Start of Entries supplied
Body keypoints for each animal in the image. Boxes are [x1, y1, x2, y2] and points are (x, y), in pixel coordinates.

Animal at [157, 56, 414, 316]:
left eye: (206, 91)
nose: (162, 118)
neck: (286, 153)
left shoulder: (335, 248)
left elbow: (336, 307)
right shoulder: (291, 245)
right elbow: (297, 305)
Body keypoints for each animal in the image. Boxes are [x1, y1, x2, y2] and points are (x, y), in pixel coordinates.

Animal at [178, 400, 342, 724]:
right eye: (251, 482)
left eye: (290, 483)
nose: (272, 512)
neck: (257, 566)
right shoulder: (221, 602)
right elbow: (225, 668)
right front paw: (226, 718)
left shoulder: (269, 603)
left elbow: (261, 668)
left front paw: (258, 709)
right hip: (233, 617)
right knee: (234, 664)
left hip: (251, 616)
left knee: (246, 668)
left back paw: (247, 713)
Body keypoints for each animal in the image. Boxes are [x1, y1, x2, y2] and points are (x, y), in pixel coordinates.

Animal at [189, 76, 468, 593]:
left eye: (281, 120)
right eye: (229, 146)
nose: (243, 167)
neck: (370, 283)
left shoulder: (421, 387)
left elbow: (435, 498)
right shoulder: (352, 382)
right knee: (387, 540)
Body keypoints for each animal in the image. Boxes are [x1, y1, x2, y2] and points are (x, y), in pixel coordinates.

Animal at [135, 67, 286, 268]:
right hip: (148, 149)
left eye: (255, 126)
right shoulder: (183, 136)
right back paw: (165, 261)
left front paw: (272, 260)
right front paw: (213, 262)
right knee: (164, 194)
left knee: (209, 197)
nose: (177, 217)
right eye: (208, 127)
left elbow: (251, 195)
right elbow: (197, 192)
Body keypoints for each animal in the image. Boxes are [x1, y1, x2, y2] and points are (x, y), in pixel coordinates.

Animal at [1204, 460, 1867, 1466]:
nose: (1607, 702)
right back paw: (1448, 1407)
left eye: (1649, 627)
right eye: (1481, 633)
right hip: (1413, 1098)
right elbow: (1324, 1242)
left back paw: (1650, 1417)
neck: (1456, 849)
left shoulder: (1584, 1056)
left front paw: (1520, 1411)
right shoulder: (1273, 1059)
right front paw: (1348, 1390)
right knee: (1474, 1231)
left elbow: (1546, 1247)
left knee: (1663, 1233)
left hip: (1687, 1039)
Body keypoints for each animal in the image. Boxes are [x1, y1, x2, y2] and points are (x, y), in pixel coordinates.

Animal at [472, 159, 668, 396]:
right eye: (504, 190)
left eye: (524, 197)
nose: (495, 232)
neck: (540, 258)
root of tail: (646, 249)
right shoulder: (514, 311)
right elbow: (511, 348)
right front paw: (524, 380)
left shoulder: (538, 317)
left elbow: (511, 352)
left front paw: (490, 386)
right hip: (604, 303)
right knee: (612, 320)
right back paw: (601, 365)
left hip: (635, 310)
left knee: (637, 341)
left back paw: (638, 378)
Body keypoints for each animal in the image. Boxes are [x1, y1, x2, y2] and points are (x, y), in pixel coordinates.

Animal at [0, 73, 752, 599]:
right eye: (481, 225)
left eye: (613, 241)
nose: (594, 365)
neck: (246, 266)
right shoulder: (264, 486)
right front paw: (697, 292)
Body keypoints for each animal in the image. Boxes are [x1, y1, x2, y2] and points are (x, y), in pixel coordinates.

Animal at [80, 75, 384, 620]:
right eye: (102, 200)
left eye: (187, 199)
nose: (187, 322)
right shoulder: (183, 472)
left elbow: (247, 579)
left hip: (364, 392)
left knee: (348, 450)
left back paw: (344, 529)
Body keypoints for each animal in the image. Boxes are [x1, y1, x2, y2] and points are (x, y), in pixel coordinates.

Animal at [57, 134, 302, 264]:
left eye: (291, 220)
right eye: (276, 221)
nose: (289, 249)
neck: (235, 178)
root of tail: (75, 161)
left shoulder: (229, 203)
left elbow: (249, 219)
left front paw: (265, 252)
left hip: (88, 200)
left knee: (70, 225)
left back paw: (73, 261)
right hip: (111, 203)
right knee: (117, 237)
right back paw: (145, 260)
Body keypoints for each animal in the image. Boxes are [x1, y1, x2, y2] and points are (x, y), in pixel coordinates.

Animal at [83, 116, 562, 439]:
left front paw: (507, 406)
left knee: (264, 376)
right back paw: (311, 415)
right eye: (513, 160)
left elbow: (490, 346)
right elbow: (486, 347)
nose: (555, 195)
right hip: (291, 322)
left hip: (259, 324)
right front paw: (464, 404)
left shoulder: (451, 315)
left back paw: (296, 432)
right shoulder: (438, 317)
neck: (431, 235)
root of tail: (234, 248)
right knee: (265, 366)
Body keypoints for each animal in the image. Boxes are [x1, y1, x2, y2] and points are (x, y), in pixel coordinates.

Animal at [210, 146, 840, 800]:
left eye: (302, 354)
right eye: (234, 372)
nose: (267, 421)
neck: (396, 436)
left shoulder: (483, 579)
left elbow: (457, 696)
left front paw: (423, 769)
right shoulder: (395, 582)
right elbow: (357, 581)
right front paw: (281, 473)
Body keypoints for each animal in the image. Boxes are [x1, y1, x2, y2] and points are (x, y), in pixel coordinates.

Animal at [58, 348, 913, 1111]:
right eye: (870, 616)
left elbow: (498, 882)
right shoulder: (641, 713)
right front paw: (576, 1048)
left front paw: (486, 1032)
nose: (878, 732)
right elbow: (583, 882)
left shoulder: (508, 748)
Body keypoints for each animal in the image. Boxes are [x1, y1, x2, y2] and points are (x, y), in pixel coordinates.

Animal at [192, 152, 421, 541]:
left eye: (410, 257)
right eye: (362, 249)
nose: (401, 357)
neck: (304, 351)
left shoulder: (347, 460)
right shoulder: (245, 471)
End of Entries supplied
Problem requirements:
If a line in the material contains the word "neck", copy that line.

Task output:
neck: (286, 153)
neck: (257, 566)
neck: (370, 283)
neck: (1456, 849)
neck: (540, 258)
neck: (246, 266)
neck: (235, 178)
neck: (431, 235)
neck: (396, 436)
neck: (304, 351)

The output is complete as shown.